To use the Hands Free system, users tell the cashier, "I'll pay with Google," and the cashier confirms the payment through a photo of the customer displayed on the register screen.

The Hands Free app made its debut in March as a feature separate from Android Pay or Google Wallet. The app works on Android and iOS devices, using Bluetooth Low Energy, WiFi, location settings and other sensors on the consumer's phone to detect whether someone is near a participating store.

The cloud-based technology allows the consumer to complete a hands-free payment without presenting a phone or opening the Hands Free app, which is linked to a payment card. A user initially setting up the Hands Free app provides a selfie and initials as part of the authorization process.

When launching Hands Free in the South Bay region of San Francisco, the company indicated it would test the product at some McDonald's, Papa John's and local restaurants.
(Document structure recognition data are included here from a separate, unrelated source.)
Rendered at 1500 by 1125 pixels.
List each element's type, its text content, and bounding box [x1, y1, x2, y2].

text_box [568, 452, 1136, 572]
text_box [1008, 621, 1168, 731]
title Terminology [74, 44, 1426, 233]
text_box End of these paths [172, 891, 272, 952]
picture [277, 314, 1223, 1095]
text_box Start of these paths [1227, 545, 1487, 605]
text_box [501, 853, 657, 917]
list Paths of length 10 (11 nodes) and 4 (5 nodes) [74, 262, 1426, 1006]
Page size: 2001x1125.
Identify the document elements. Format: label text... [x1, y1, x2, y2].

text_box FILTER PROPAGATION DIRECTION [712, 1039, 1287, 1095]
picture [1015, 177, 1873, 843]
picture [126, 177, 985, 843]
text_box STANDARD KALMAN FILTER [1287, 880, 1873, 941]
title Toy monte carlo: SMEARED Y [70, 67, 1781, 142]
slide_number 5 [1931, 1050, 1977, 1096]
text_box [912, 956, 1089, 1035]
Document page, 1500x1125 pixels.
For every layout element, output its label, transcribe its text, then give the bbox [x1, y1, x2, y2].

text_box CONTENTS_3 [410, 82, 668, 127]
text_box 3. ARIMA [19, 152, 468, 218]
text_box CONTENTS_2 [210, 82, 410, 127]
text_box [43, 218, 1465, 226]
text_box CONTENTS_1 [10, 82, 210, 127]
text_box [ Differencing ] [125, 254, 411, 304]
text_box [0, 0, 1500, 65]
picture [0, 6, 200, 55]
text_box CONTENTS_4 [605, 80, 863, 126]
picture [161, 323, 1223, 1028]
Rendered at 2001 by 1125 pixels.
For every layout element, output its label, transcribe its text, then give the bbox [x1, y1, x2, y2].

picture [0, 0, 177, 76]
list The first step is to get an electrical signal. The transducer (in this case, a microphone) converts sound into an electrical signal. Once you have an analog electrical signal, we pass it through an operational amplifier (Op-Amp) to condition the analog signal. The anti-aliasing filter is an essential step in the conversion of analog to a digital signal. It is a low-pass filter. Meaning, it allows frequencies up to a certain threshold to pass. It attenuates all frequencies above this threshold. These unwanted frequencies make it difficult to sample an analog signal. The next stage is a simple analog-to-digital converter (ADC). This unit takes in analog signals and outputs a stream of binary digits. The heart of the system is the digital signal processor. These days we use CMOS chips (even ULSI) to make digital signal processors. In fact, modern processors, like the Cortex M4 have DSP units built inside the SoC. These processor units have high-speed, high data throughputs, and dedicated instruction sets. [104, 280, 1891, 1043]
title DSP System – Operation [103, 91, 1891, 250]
McDonald's was one of the first quick-serve franchises to experiment with mobile payments, establishing the sector as a natural landscape for adoption of newer payment technologies to streamline the ordering process.

Its first venture into mobile payments came with the now-defunct Softcard mobile wallet, accepting that payment form in its stores in Salt Lake City and Austin, where beta testing was taking place three years ago for the product, then known as the Isis Wallet.

The premise of a consumer making a payment and authorizing through a photo has garnered some attention in the payments industry.

PayPal and Square dabbled with the notion years ago, and MasterCard most recently began supporting a "Selfie Pay" option as an enhancement to 3D Secure.